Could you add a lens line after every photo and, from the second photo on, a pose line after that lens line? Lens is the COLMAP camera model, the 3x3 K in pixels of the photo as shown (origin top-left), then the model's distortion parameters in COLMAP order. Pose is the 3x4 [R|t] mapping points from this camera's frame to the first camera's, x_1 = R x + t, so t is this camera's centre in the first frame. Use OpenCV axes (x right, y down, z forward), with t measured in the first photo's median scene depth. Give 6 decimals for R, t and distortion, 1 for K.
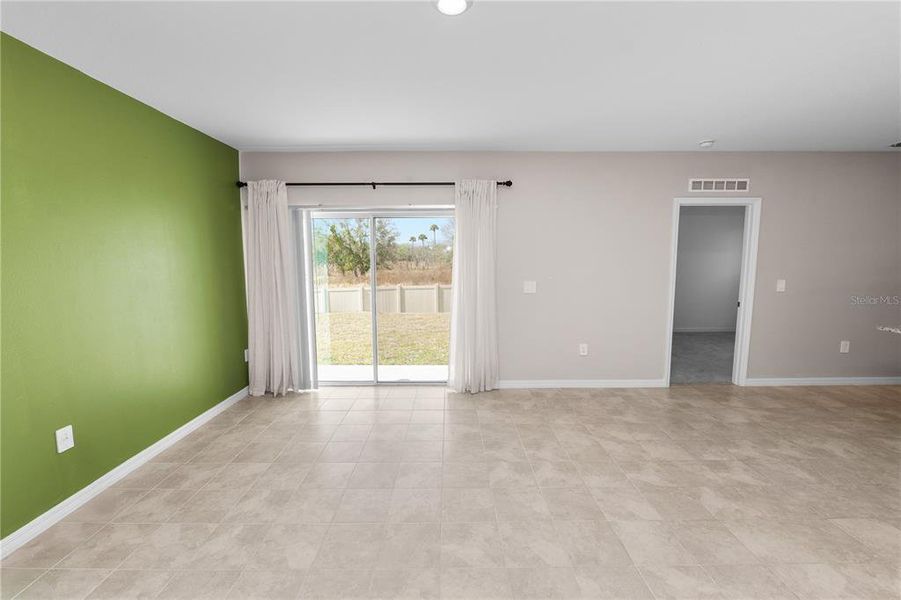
lens RADIAL K [[367.7, 0, 451.1], [0, 367.7, 301.6], [0, 0, 1]] dist [-0.014458, 0.001862]
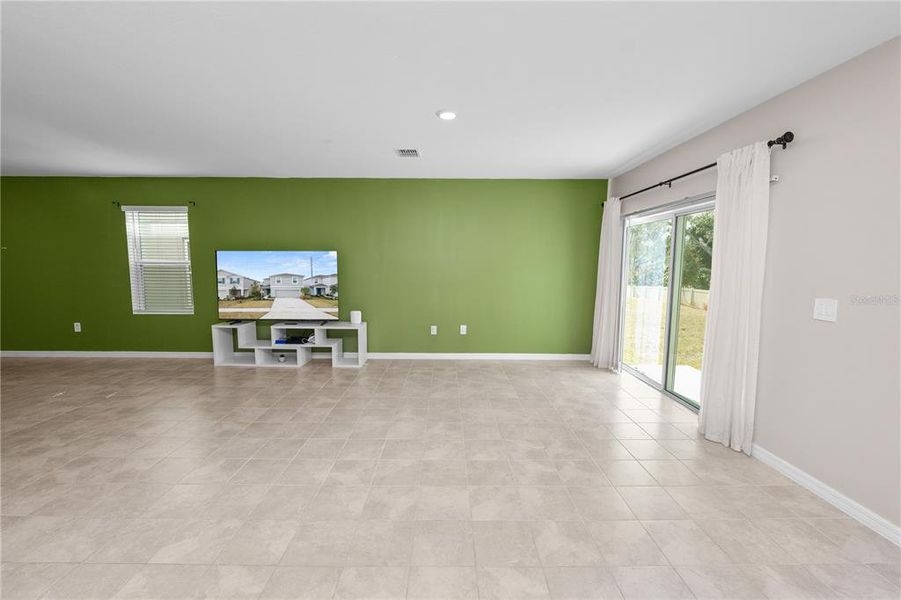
lens RADIAL K [[367.7, 0, 450.1], [0, 367.7, 300.3], [0, 0, 1]] dist [-0.014458, 0.001862]
pose [[0.006286, 0.105370, -0.994413, 0.776945], [-0.118692, 0.987482, 0.103886, -0.043935], [0.992911, 0.117376, 0.018714, 0.440275]]
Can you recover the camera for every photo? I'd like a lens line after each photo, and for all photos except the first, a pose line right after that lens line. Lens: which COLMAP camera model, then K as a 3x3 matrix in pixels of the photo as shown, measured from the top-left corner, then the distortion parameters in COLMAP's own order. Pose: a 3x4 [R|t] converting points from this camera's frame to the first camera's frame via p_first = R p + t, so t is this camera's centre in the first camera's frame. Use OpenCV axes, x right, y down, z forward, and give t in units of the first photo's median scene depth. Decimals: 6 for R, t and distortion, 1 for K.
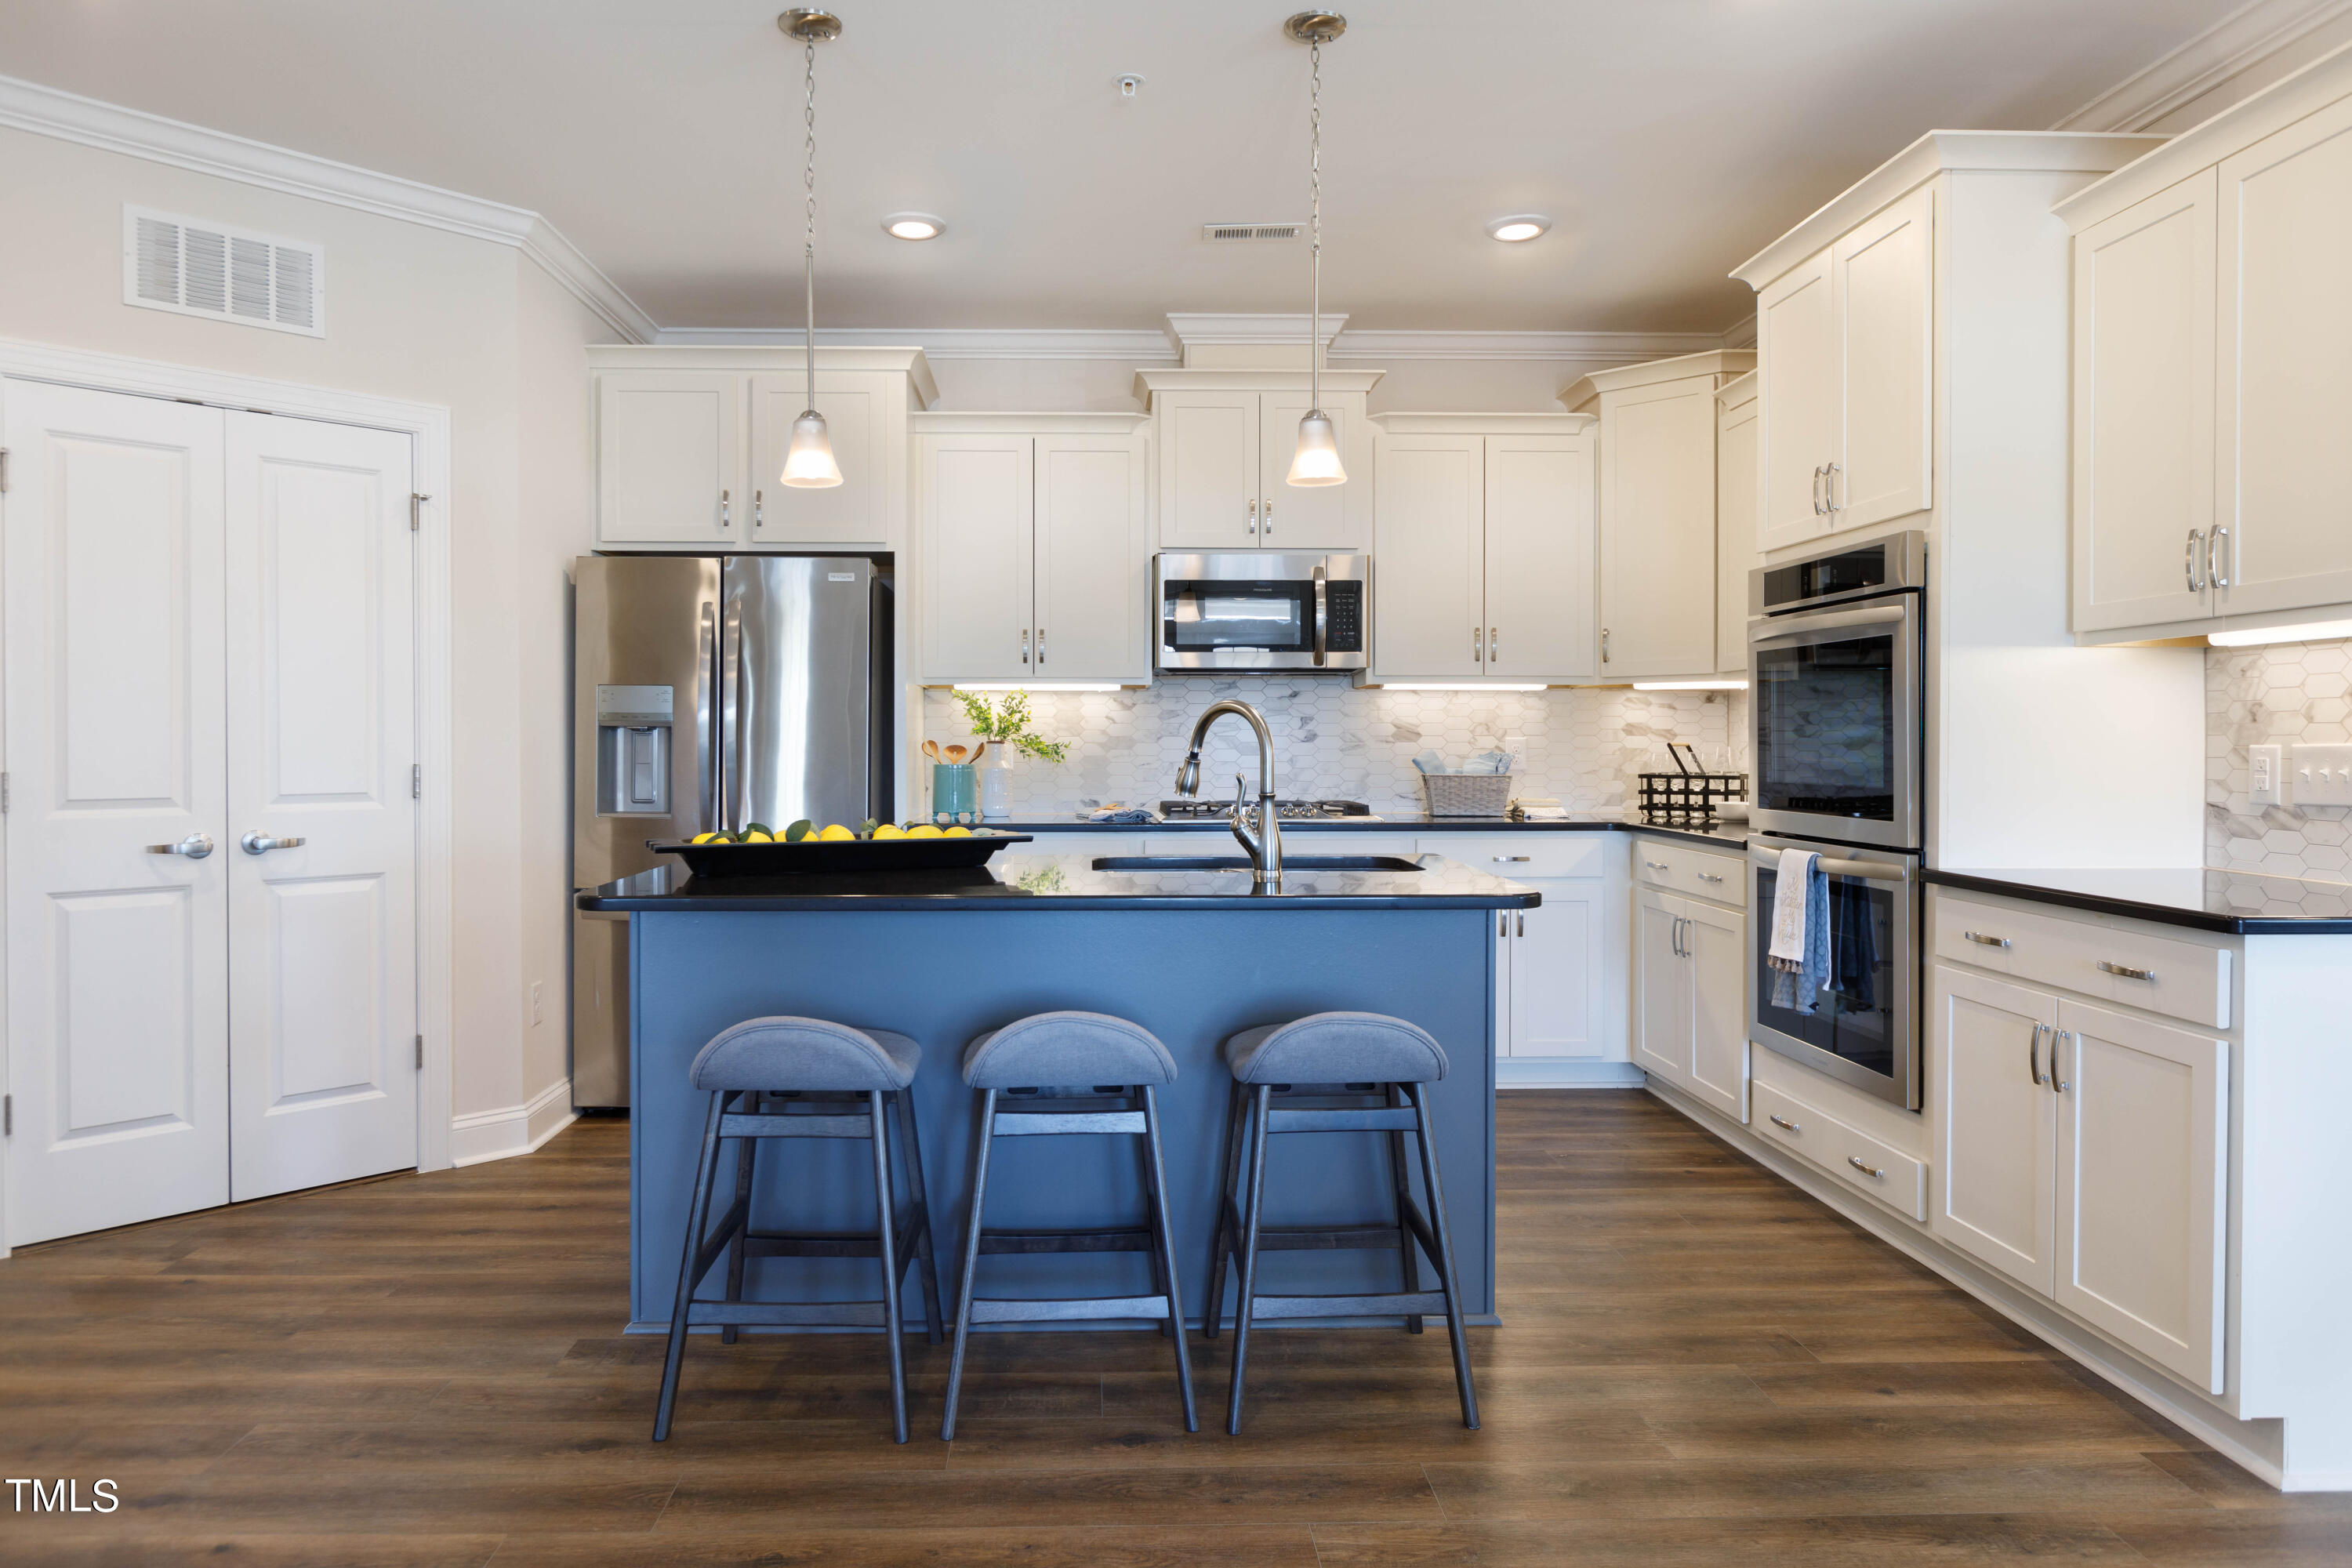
lens RADIAL K [[1524.4, 0, 1171.7], [0, 1524.4, 772.3], [0, 0, 1]] dist [0.000652, -0.002833]
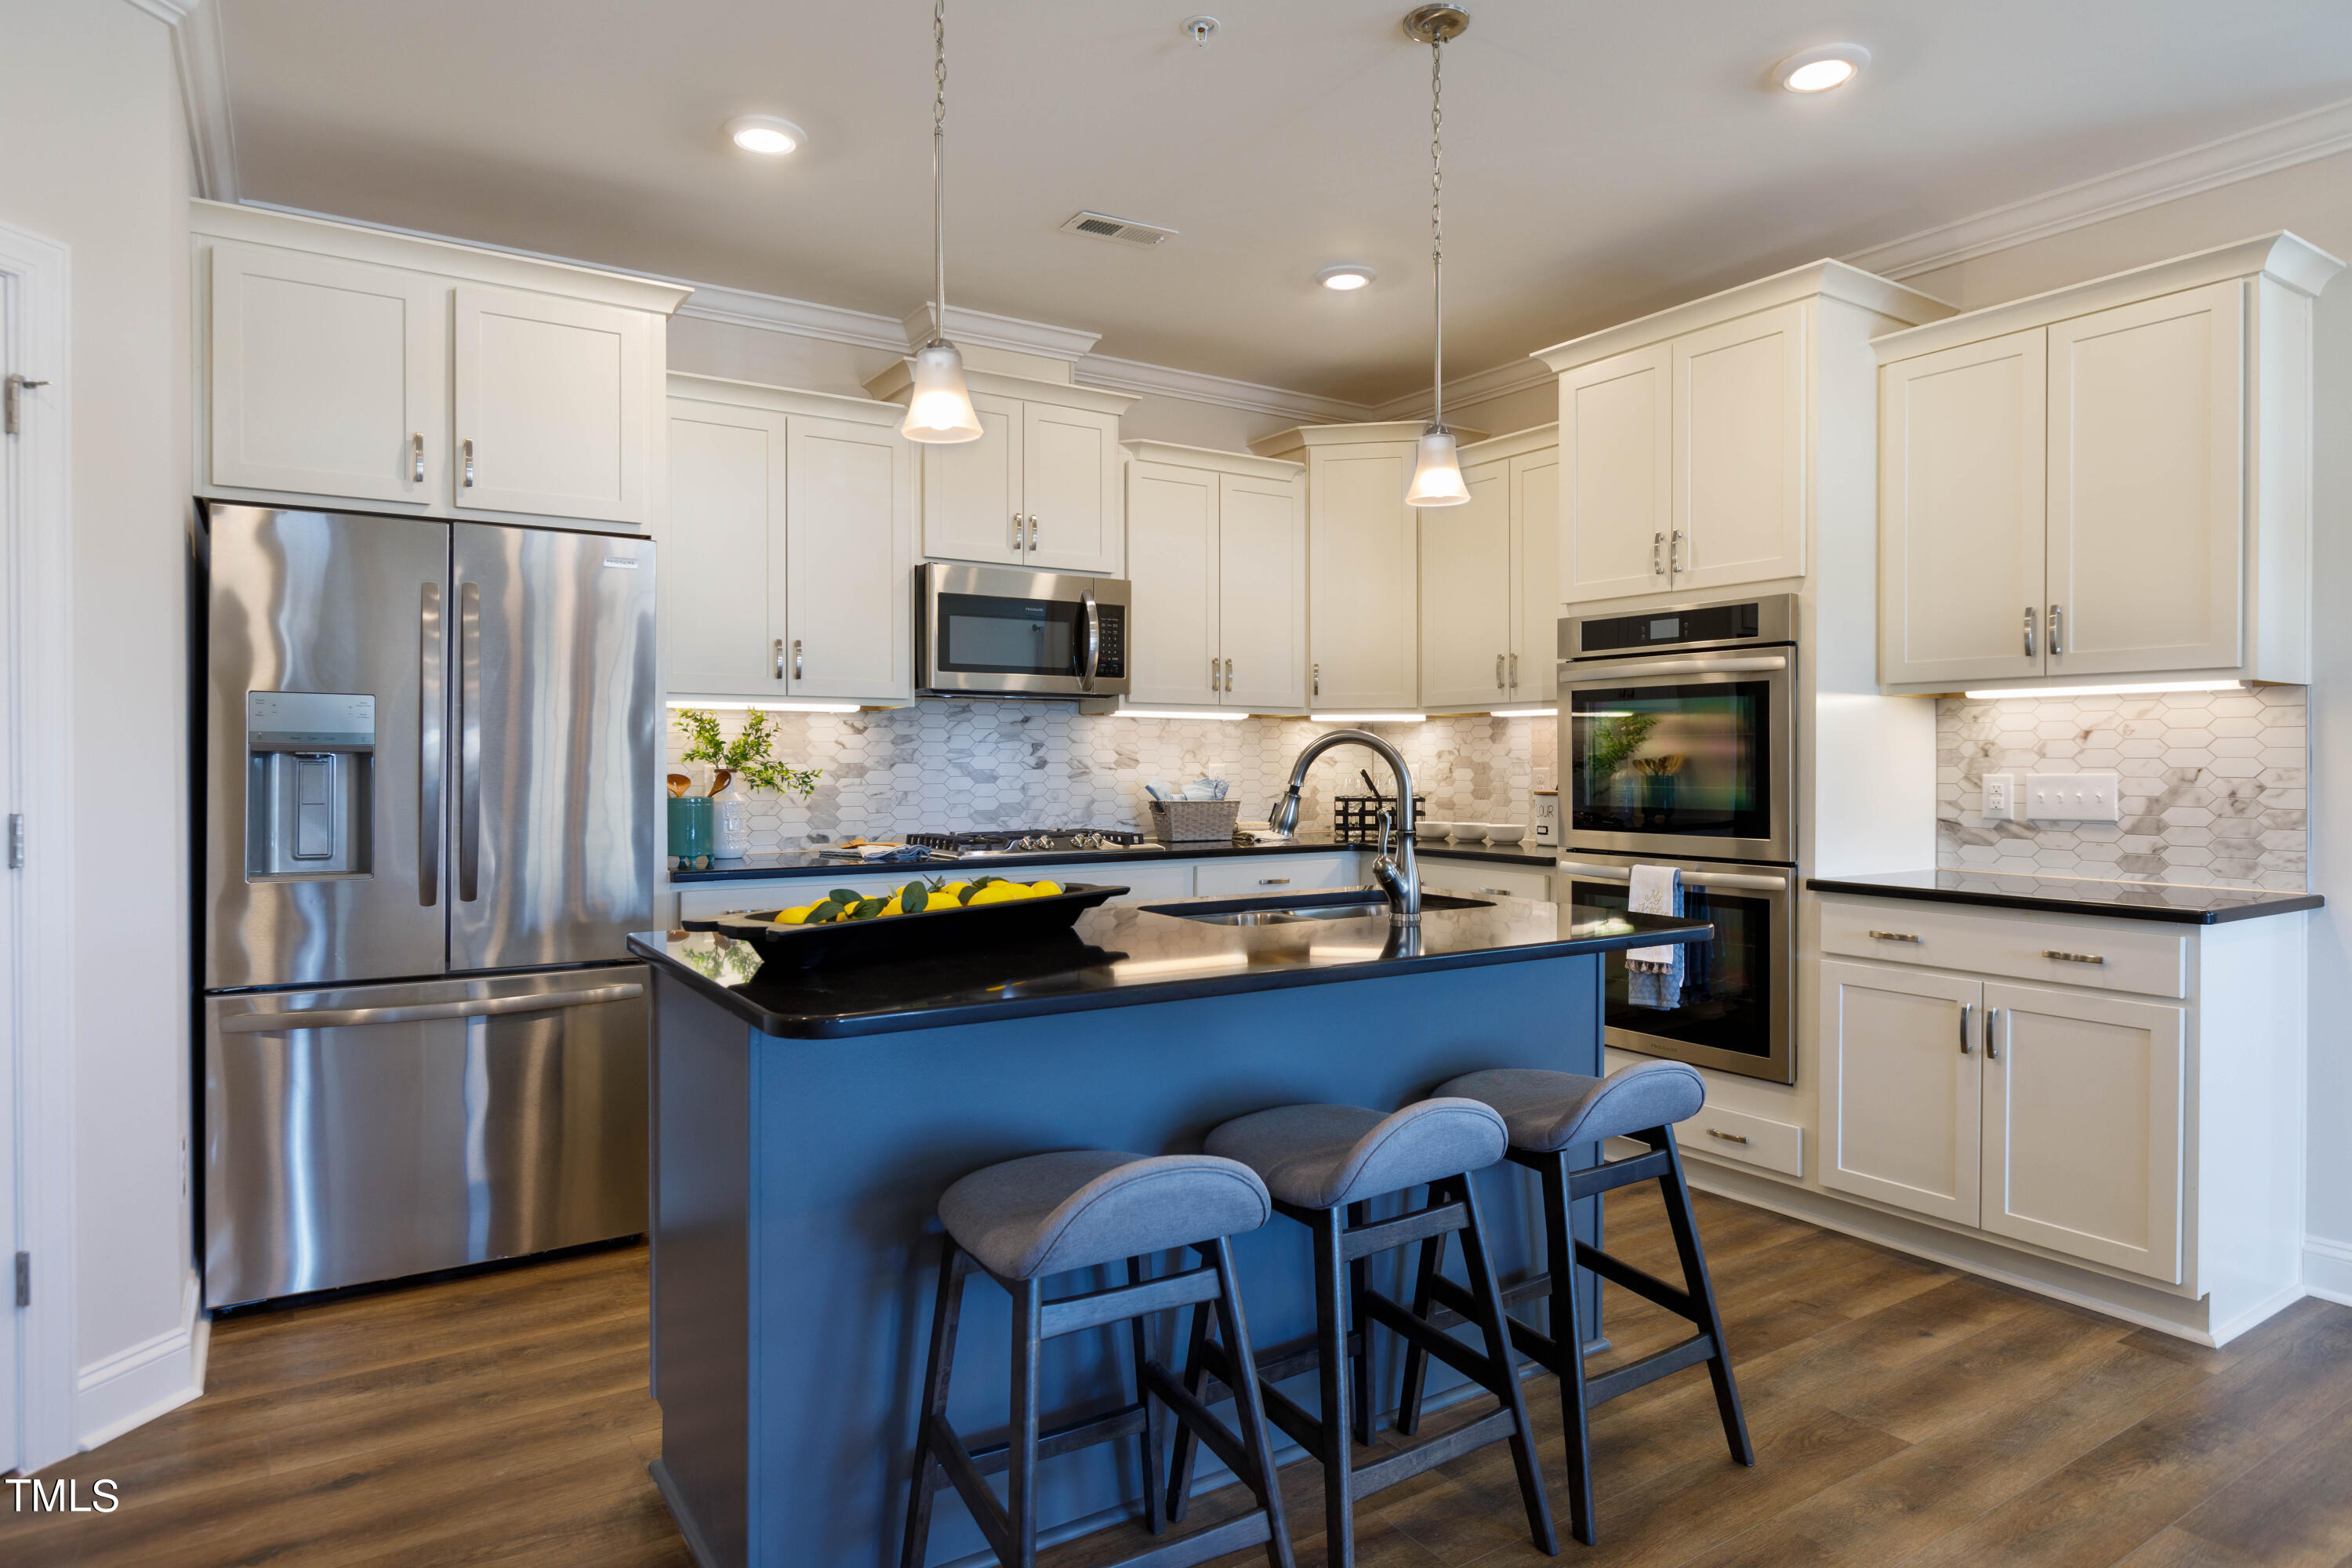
lens RADIAL K [[1360.7, 0, 1181.4], [0, 1360.7, 779.2], [0, 0, 1]] dist [-0.001378, -0.003130]
pose [[0.850519, -0.006169, 0.525908, -0.443455], [0.009523, 0.999948, -0.003672, -0.014277], [-0.525858, 0.008131, 0.850533, 0.330904]]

⁂

Only the lines from the one containing "Can you recover" through the final line of the material should appear in the answer, copied exactly and without any picture.

▶ _TASK ANSWER_:
Can you recover the camera for every photo? I'd like a lens line after each photo, and for all photos except the first, a pose line right after that lens line. Lens: which COLMAP camera model, then K as a 3x3 matrix in pixels of the photo as shown, measured from the top-left corner, then the distortion parameters in COLMAP's own order. Pose: a 3x4 [R|t] converting points from this camera's frame to the first camera's frame via p_first = R p + t, so t is this camera's centre in the first camera's frame. Use OpenCV axes, x right, y down, z forward, and give t in units of the first photo's median scene depth. Decimals: 6 for R, t and distortion, 1 for K.
lens RADIAL K [[1524.4, 0, 1171.7], [0, 1524.4, 772.3], [0, 0, 1]] dist [0.000652, -0.002833]
lens RADIAL K [[1360.7, 0, 1181.4], [0, 1360.7, 779.2], [0, 0, 1]] dist [-0.001378, -0.003130]
pose [[0.850519, -0.006169, 0.525908, -0.443455], [0.009523, 0.999948, -0.003672, -0.014277], [-0.525858, 0.008131, 0.850533, 0.330904]]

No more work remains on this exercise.